Horyuji is what I thought of on seeing 2332 Wisteria Street,
not that Horyuji is copied, but that I knew it was, along with Todaiji, the one
that American architects, especially the Chicago school of Frank Lloyd Wright’s
“Prairie” period, would be sure to have known. The low profiles are shared by the Prairie House and the
American Bungalow (California included), and Japanese prints were well
published, too (though Wright had a lot of late printings of them), and the
Japanese temple at the 1893 World’s Fair was probably influential, too. To my shame, I don’t know if San
Francisco had one, too, but Golden Gate Park has its Tea Garden (which during
WW II we did not call Japanese, though it was).
By the time, 1923 ff, that the Tokyo Imperial Hotel was
built, Frank Lloyd Wright’s architecture was in a different phase.
Spiro Kostof, A
History of Architecture, OUP, 1984.
p. 652 and p. 654, where with the title The Japanese House,
we have plan and section and the established ratios based on tatami mats and then beautiful
drawings of classic Japanese joinery.
That is how the 8th and 9th century temples were
built, too, entirely without metal or glue.
The Craftsmen and those sympathetic with them understood,
indeed adored, this Japanese aesthetic, but what we have on our bungalows is
expressive of joinery; as in early Doric order in Greece the forms come from
and express the wooden origin. That is the only reason I mentioned it; the international Arts & Crafts, and specifically the Craftsman movement, is a tincture to the souls of all the early modern movements, in whatever form it takes. Early 20c theories on the formation of the Doric and Ionic orders participate in it. Craftsman pottery is just as japonais as the cult of joinery and the use of painted screens. Just look at the Whistler room in the Smithsonian in Washington, DC. Compare Hiroshige's (themselves western-influenced) prints with Monet's famous Impressions that gave their movement its name. Consider Mme. Monet's silk kimono. Our brackets are the last echo of the movement for, at once, the foreign and the primitive. Did Gauguin mind putting a Buddha in a Gallo-Tahitian painting? So it doesn't matter whether the buyers of some of Baton Rouge's bungalows knew or did not know (or that the minor architects knew or not) the japonaiserie of bungalow brackets.

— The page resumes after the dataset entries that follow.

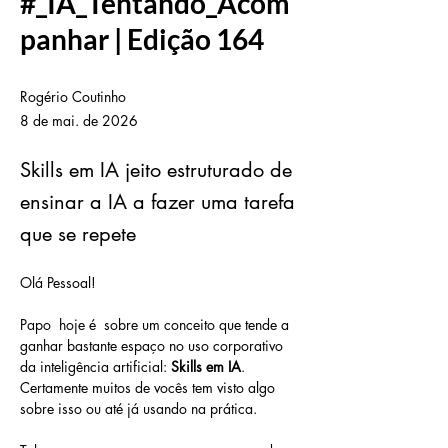
#_IA_Tentando_Acom
panhar | Edição 164
Rogério Coutinho
8 de mai. de 2026
Skills em IA jeito estruturado de
ensinar a IA a fazer uma tarefa
que se repete
Olá Pessoal!
Papo  hoje é  sobre um conceito que tende a 
ganhar bastante espaço no uso corporativo 
da inteligência artificial: 
Skills em IA
.  
Certamente muitos de vocês tem visto algo 
sobre isso ou até já usando na prática.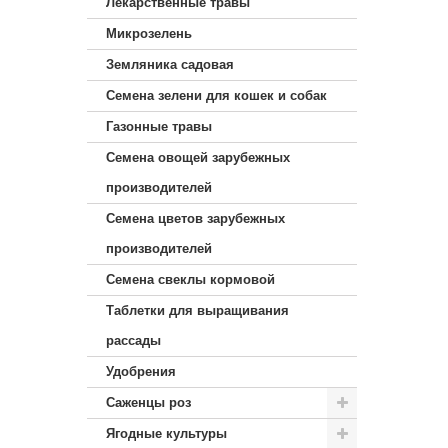
Лекарственные травы
Микрозелень
Земляника садовая
Семена зелени для кошек и собак
Газонные травы
Семена овощей зарубежных
производителей
Семена цветов зарубежных
производителей
Семена свеклы кормовой
Таблетки для выращивания
рассады
Удобрения
Саженцы роз
Ягодные культуры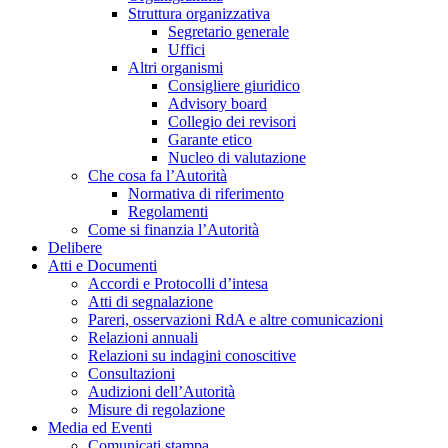
Struttura organizzativa
Segretario generale
Uffici
Altri organismi
Consigliere giuridico
Advisory board
Collegio dei revisori
Garante etico
Nucleo di valutazione
Che cosa fa l’Autorità
Normativa di riferimento
Regolamenti
Come si finanzia l’Autorità
Delibere
Atti e Documenti
Accordi e Protocolli d’intesa
Atti di segnalazione
Pareri, osservazioni RdA e altre comunicazioni
Relazioni annuali
Relazioni su indagini conoscitive
Consultazioni
Audizioni dell’Autorità
Misure di regolazione
Media ed Eventi
Comunicati stampa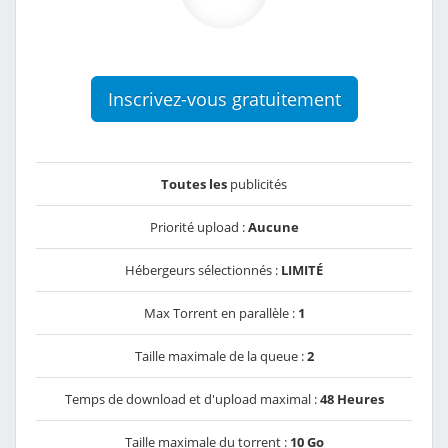
Inscrivez-vous gratuitement
Toutes les
publicités
Priorité upload :
Aucune
Hébergeurs sélectionnés :
LIMITÉ
Max Torrent en parallèle :
1
Taille maximale de la queue :
2
Temps de download et d'upload maximal :
48 Heures
Taille maximale du torrent :
10 Go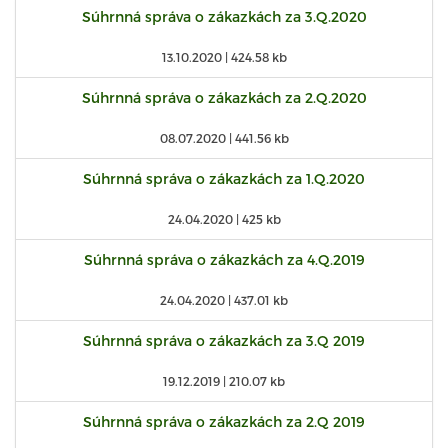
Súhrnná správa o zákazkách za 3.Q.2020
13.10.2020 |
424.58 kb
Súhrnná správa o zákazkách za 2.Q.2020
08.07.2020 |
441.56 kb
Súhrnná správa o zákazkách za 1.Q.2020
24.04.2020 |
425 kb
Súhrnná správa o zákazkách za 4.Q.2019
24.04.2020 |
437.01 kb
Súhrnná správa o zákazkách za 3.Q 2019
19.12.2019 |
210.07 kb
Súhrnná správa o zákazkách za 2.Q 2019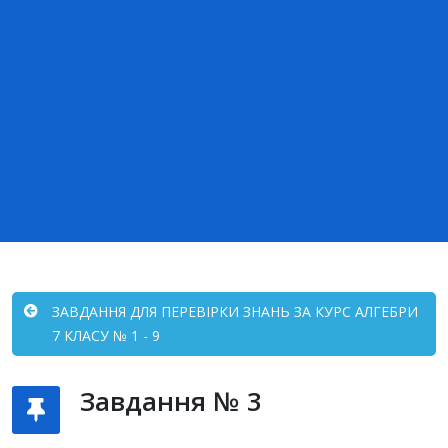
ЗАВДАННЯ ДЛЯ ПЕРЕВІРКИ ЗНАНЬ ЗА КУРС АЛГЕБРИ
7 КЛАСУ № 1 - 9
Завдання № 3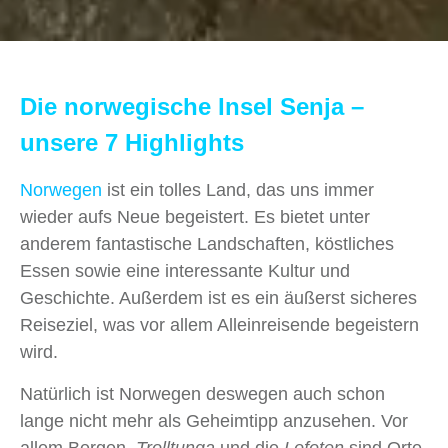
Die norwegische Insel Senja –
unsere 7 Highlights
Norwegen
ist ein tolles Land, das uns immer
wieder aufs Neue begeistert. Es bietet unter
anderem fantastische Landschaften, köstliches
Essen sowie eine interessante Kultur und
Geschichte. Außerdem ist es ein äußerst sicheres
Reiseziel, was vor allem Alleinreisende begeistern
wird.
Natürlich ist Norwegen deswegen auch schon
lange nicht mehr als Geheimtipp anzusehen. Vor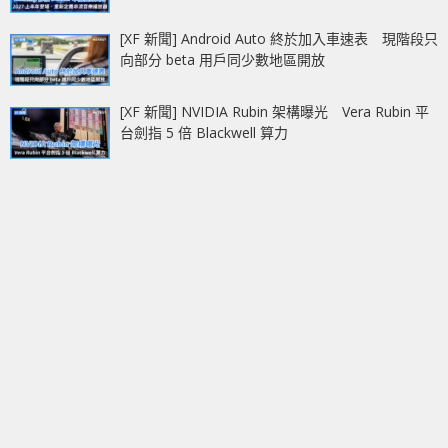
[XF 新聞] Android Auto 終於加入車速表 現階段只
向部分 beta 用戶同少數地區開放
[XF 新聞] NVIDIA Rubin 架構曝光 Vera Rubin 平
台劍指 5 倍 Blackwell 算力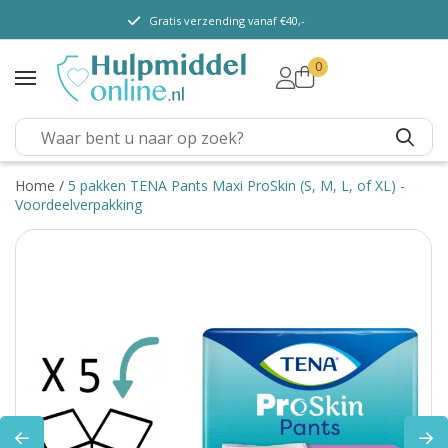
Gratis verzending vanaf €40,-
0
TENA Lady
TENA Men
TENA Pants (m/v)
TENA Flex
Home
/
5 pakken TENA Pants Maxi ProSkin (S, M, L, of XL) -
Voordeelverpakking
TENA Slip
TENA Overig
Depend
Dieetvoeding
Verschillende soorten
incontinentie
Kenniscentrum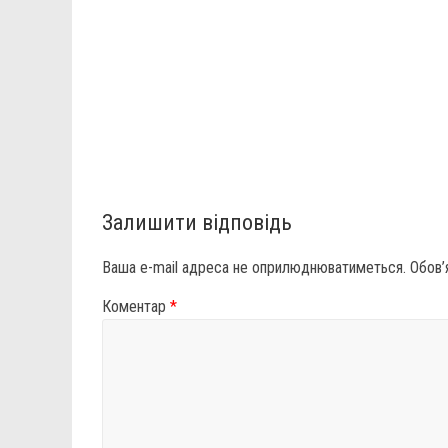
Залишити відповідь
Ваша e-mail адреса не оприлюднюватиметься.
Обов’
Коментар
*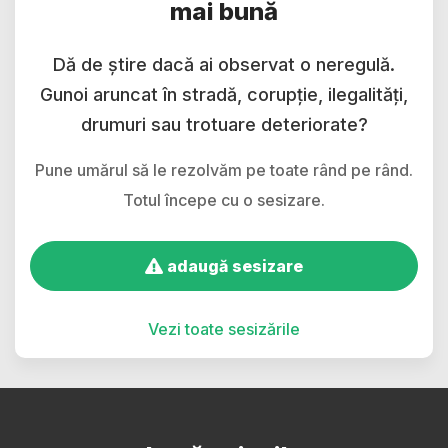
mai bună
Dă de știre dacă ai observat o neregulă.
Gunoi aruncat în stradă, corupție, ilegalități,
drumuri sau trotuare deteriorate?
Pune umărul să le rezolvăm pe toate rând pe rând.
Totul începe cu o sesizare.
adaugă sesizare
Vezi toate sesizările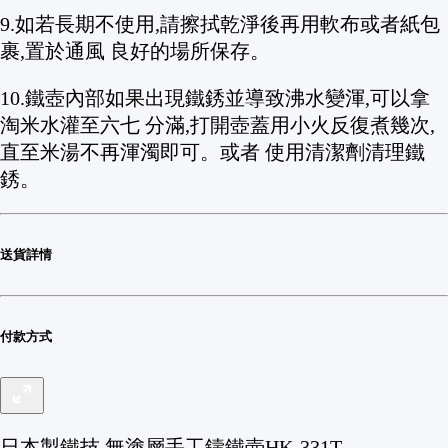
9.如若長期不使用,請擦拭乾淨後再用軟布或者紙包
裹,置於通風 良好的場所保存。
10.鐵壺內部如果出現鐵銹並導致沸水變渾,可以拿
淘米水灌至六七 分滿,打開壺蓋用小火反復煮幾次,
直至米湯不再渾濁即可。或者 使用清潔劑清理鐵
銹。
送貨詳情
付款方式
日本製鐵技 無塗層手工鑄鐵壺HK-331T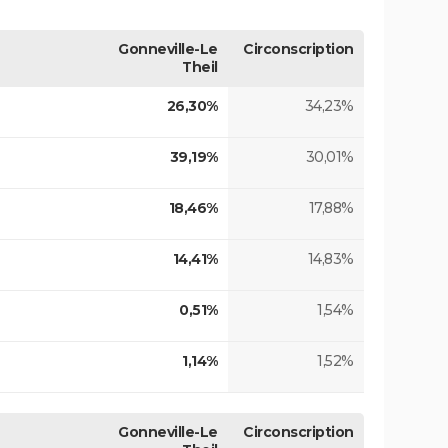
Gonneville-Le
Circonscription
Theil
26,30%
34,23%
39,19%
30,01%
18,46%
17,88%
14,41%
14,83%
0,51%
1,54%
1,14%
1,52%
Gonneville-Le
Circonscription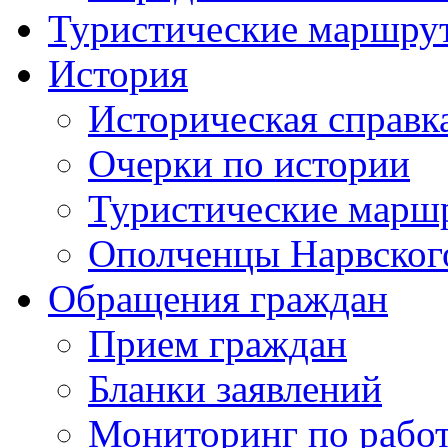
Туристические маршру
История
Историческая справк
Очерки по истории
Туристические марш
Ополченцы Нарвског
Обращения граждан
Прием граждан
Бланки заявлений
Мониторинг по рабо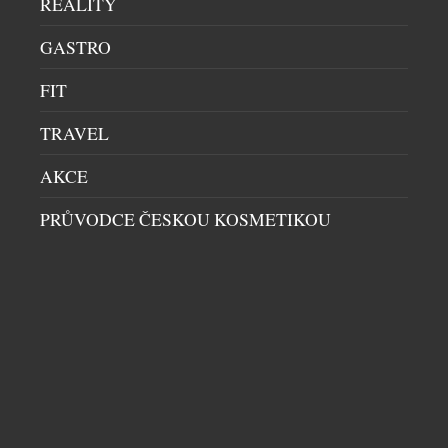
REALITY
dveře MASTER od českého výrobce JAP FUTURE
ukazují, že i dveře mohou být výrazným
GASTRO
architektonickým prvkem. Díky provedení od
FIT
podlahy až ke stropu, čistému minimalistickému
designu a téměř neomezeným možnostem
TRAVEL
povrchových úprav […]
AKCE
PRŮVODCE ČESKOU KOSMETIKOU
KŘESLO TERRA LOUNGE VZNIKALO DVA
ROKY. VÝSLEDKEM JE DOSUD NEJMĚKČÍ
SEZENÍ LD SEATING
OBÝVACÍ SEKCE
|
13.7.2026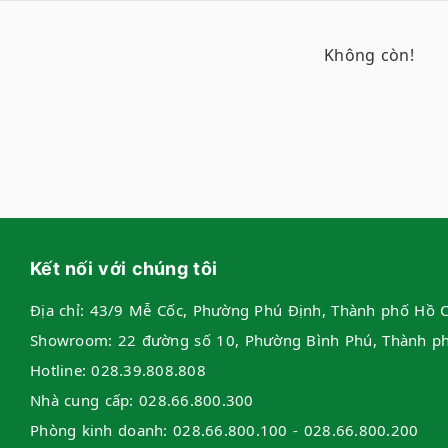
Không còn!
Kết nối với chúng tôi
Địa chỉ:
43/9 Mễ Cốc, Phường Phú Định, Thành phố Hồ C
Showroom:
22 đường số 10, Phường Bình Phú, Thành p
Hotline:
028.39.808.808
Nhà cung cấp:
028.66.800.300
Phòng kinh doanh:
028.66.800.100 - 028.66.800.200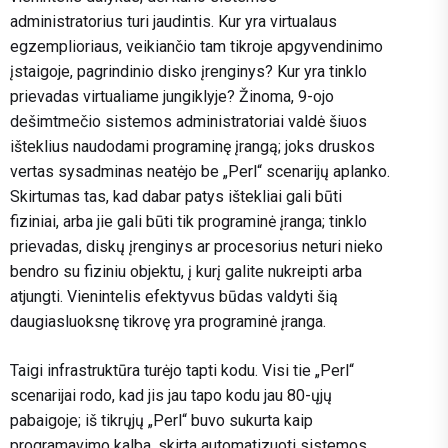
administratorius turi jaudintis. Kur yra virtualaus
egzemplioriaus, veikiančio tam tikroje apgyvendinimo
įstaigoje, pagrindinio disko įrenginys? Kur yra tinklo
prievadas virtualiame jungiklyje? Žinoma, 9-ojo
dešimtmečio sistemos administratoriai valdė šiuos
išteklius naudodami programinę įrangą; joks druskos
vertas sysadminas neatėjo be „Perl“ scenarijų aplanko.
Skirtumas tas, kad dabar patys ištekliai gali būti
fiziniai, arba jie gali būti tik programinė įranga; tinklo
prievadas, diskų įrenginys ar procesorius neturi nieko
bendro su fiziniu objektu, į kurį galite nukreipti arba
atjungti. Vienintelis efektyvus būdas valdyti šią
daugiasluoksnę tikrovę yra programinė įranga.
Taigi infrastruktūra turėjo tapti kodu. Visi tie „Perl“
scenarijai rodo, kad jis jau tapo kodu jau 80-ųjų
pabaigoje; iš tikrųjų „Perl“ buvo sukurta kaip
programavimo kalba, skirta automatizuoti sistemos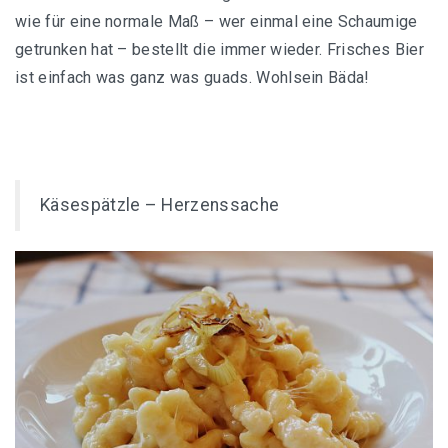
wie für eine normale Maß – wer einmal eine Schaumige
getrunken hat – bestellt die immer wieder. Frisches Bier
ist einfach was ganz was guads. Wohlsein Bäda!
Käsespätzle – Herzenssache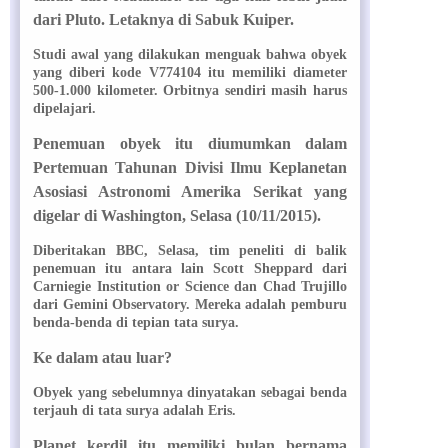
dari Pluto. Letaknya di Sabuk Kuiper.
Studi awal yang dilakukan menguak bahwa obyek
yang diberi kode V774104 itu memiliki diameter
500-1.000 kilometer. Orbitnya sendiri masih harus
dipelajari.
Penemuan obyek itu diumumkan dalam
Pertemuan Tahunan Divisi Ilmu Keplanetan
Asosiasi Astronomi Amerika Serikat yang
digelar di Washington, Selasa (10/11/2015).
Diberitakan BBC, Selasa, tim peneliti di balik
penemuan itu antara lain Scott Sheppard dari
Carniegie Institution or Science dan Chad Trujillo
dari Gemini Observatory. Mereka adalah pemburu
benda-benda di tepian tata surya.
Ke dalam atau luar?
Obyek yang sebelumnya dinyatakan sebagai benda
terjauh di tata surya adalah Eris.
Planet kerdil itu memiliki bulan bernama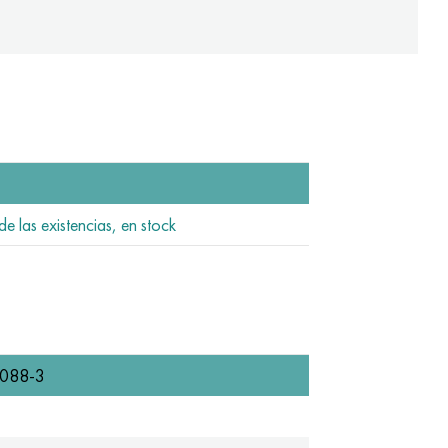
de las existencias, en stock
088-3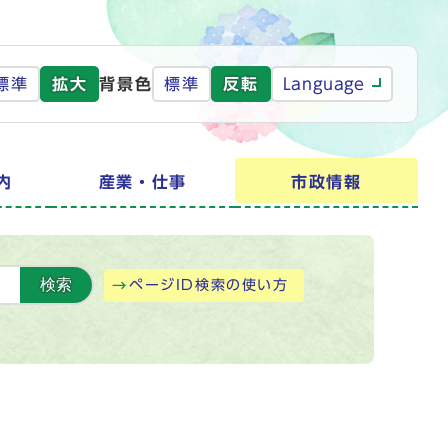
標準
拡大
背景色
標準
反転
Language
内
産業・仕事
市政情報
検索
ページID検索の使い方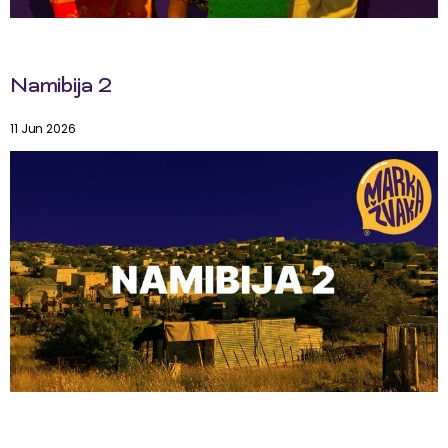
Namibija 2
11 Jun 2026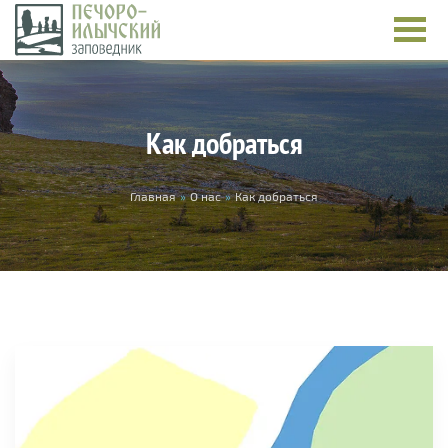
Перейти к основному содержанию
Как добраться
Вы здесь
Главная
»
О нас
»
Как добраться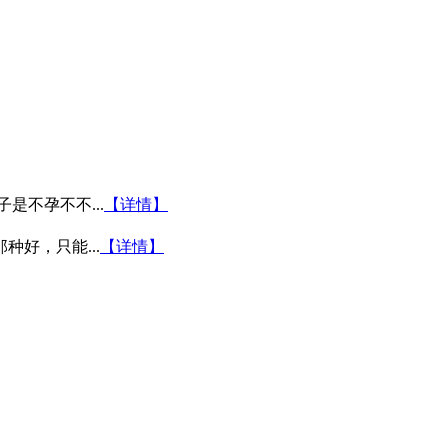
不孕不不...
【详情】
好，只能...
【详情】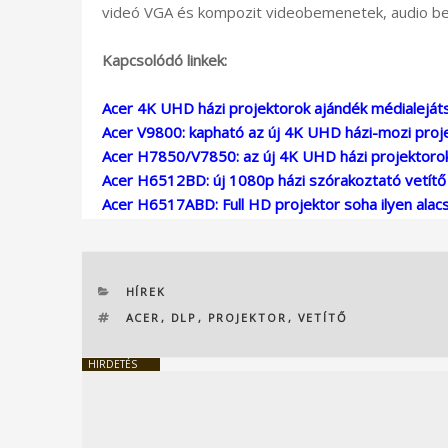
videó VGA és kompozit videobemenetek, audio be
Kapcsolódó linkek:
Acer 4K UHD házi projektorok ajándék médialeját
Acer V9800: kapható az új 4K UHD házi-mozi projek
Acer H7850/V7850: az új 4K UHD házi projektorok
Acer H6512BD: új 1080p házi szórakoztató vetítő
Acer H6517ABD: Full HD projektor soha ilyen alac
KATEGÓRIÁK
HÍREK
CÍMKÉK
ACER
,
DLP
,
PROJEKTOR
,
VETÍTŐ
HIRDETÉS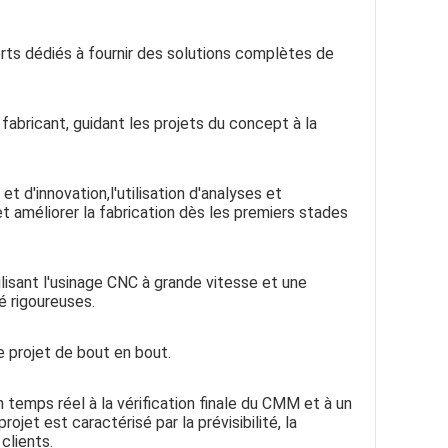
perts dédiés à fournir des solutions complètes de
bricant, guidant les projets du concept à la
t d'innovation,l'utilisation d'analyses et
t améliorer la fabrication dès les premiers stades
ilisant l'usinage CNC à grande vitesse et une
é rigoureuses.
 projet de bout en bout.
 temps réel à la vérification finale du CMM et à un
et est caractérisé par la prévisibilité, la
clients.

We tend to think of OUR age as the one of dissolving cultural boundaries. Nonsense! I wish I had a set of photos of all the sets in major opera houses of performances of Puccini's "Madama Butterfly" in its first quarter century on stage. More than screens and kimonos, I am sure.
For that little house with a green balustrade, see the porch
of the Griswold house in Newport, RI; ibid., p. 646. I think this belongs to Victorian stick style. And it seems, if the limited repertory on line is not misleading, that this kind of balustrade was really Chinese. A young architect drunk on folios of beautiful engravings of Asian temples and palaces and gardens may not have cared, just so long as it was "oriental".